For example, the first supporter SP1 may be integrally formed with the second supporter SP2. For example, the first supporter SP1 and the second supporter SP2 may include a movable shuttle. For example, the first supporter SP1 and the second supporter SP2 may include a structure that fixes the mask assembly MA to the display substrate DS with the display substrate DS seated on the mask assembly MA, and may linearly move the display substrate DS and the mask assembly MS simultaneously.

Hereinafter, for convenience of description, a form in which the first supporter SP1 and the second supporter SP2 are formed to be discriminated from each other and arranged in different positions, and a form in which the first supporter SP1 and the second supporter SP2 are disposed inside the chamber CH, are described in detail.

The mask assembly MA may be disposed to face the display substrate DS inside the chamber CH. A deposition material M may pass through the mask assembly MA and be deposited on the display substrate DS.

The deposition source part SC may be disposed to face the mask assembly MA and may supply the deposition material M such that the deposition material M may pass through the mask assembly MA and may be deposited on the display substrate DS. For example, the deposition source part SC may evaporate or sublimate the deposition material M by applying heat to the deposition material M. The deposition source part SC may be disposed to be fixed inside the chamber CH, or disposed inside the chamber CH to be linearly move in a direction.

The magnetic force part MG may be disposed inside the chamber CH to face the display substrate DS and/or the mask assembly MA. For example, the magnetic force part MG may apply magnetic force to the mask assembly MA and attract the mask assembly MA toward the display substrate DS.

The vision portion VS may be disposed in the chamber CH and may capture (or measure) the positions of the display substrate DS and the mask assembly MA. For example, the vision portion VS may include a camera that captures the display substrate DS and the mask assembly MA. The positions of the display substrate DS and the mask assembly MA may be determined based on the images captured by the vision portion VS, and the transformation of the mask assembly MA may be determined. For example, the first supporter SP1 may fine-adjust the position of the display substrate DS or the second supporter SP2 may fine-adjust the position of the mask assembly MA based on the captured images. Hereinafter, the case where the second supporter SP2 fine-adjusts the position of the mask assembly MA and align the positions of the display substrate DS and the mask assembly MA, is described in detail.

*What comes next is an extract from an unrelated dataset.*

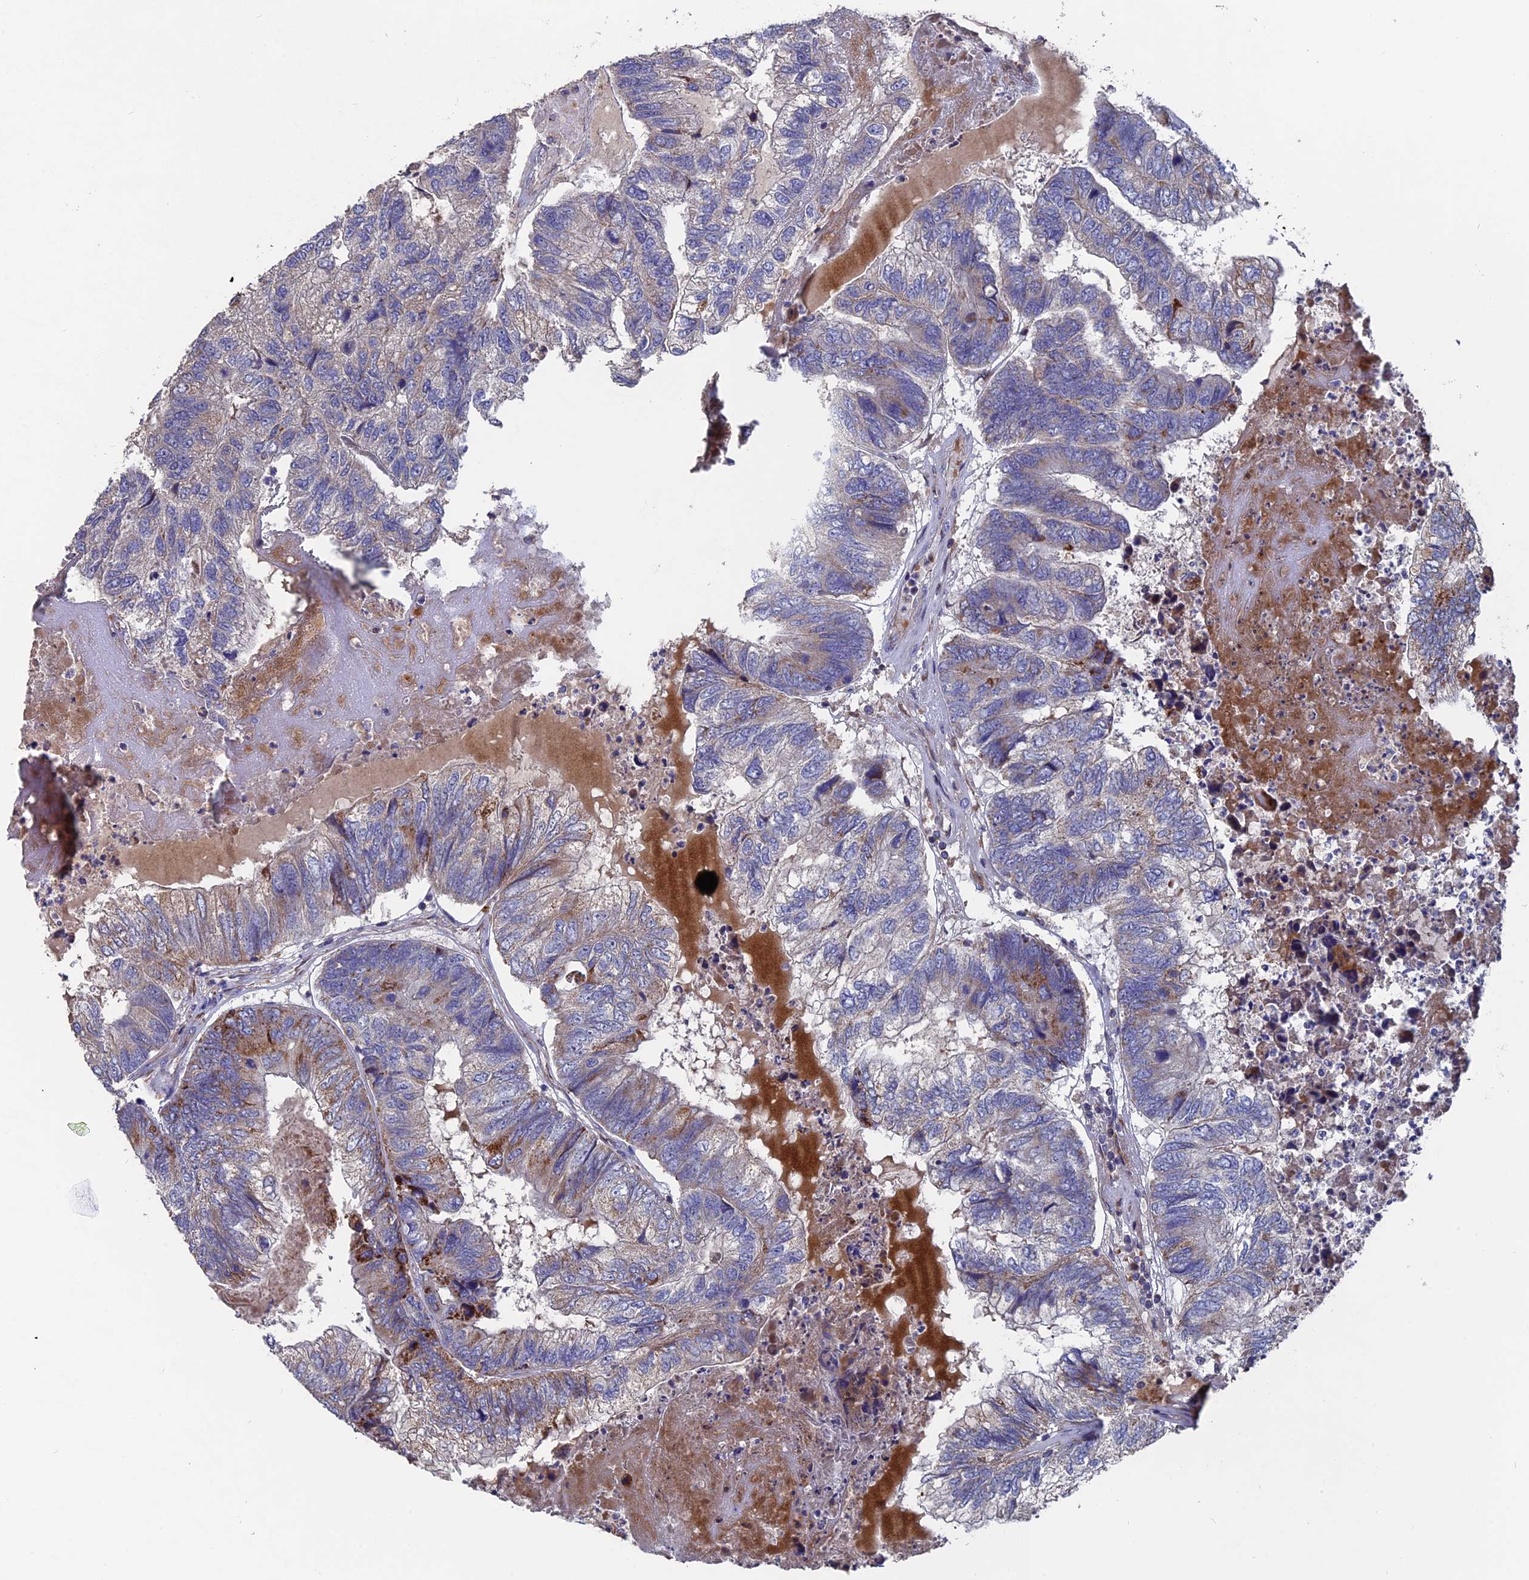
{"staining": {"intensity": "moderate", "quantity": "<25%", "location": "cytoplasmic/membranous"}, "tissue": "colorectal cancer", "cell_type": "Tumor cells", "image_type": "cancer", "snomed": [{"axis": "morphology", "description": "Adenocarcinoma, NOS"}, {"axis": "topography", "description": "Colon"}], "caption": "Immunohistochemical staining of human colorectal adenocarcinoma exhibits low levels of moderate cytoplasmic/membranous protein expression in about <25% of tumor cells.", "gene": "TGFA", "patient": {"sex": "female", "age": 67}}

The pressure adjustor PSC may be connected to the chamber CH and may adjust the inner pressure of the chamber CH. As an example, the pressure adjustor PSC may adjust the inner pressure of the chamber CH to be equal or similar to the atmospheric pressure. For example, the pressure adjustor PSC may adjust the inner pressure of the chamber CH to be equal or similar to a vacuum state.

The pressure adjustor PSC may include a connection pipe 81 and a pump 82. For example, the connection pipe 81 may be connected to the chamber CH, and the pump 82 may be installed to the connection pipe 81. For example, external air may be introduced (or transferred) through the connection pipe 81 or a gas inside the chamber CH may be guided to the outside through the connection pipe 81 according to an operation of the pump 82.

A method of manufacturing the display apparatus by using the apparatus 1 for manufacturing a display apparatus, is described. For example, the display substrate DS may be prepared or provided.

The pressure adjustor PSC may maintain the inside of the chamber CH at a state equal or similar to the atmospheric pressure. The gate valve GB may operate to open the open portion of the chamber CH.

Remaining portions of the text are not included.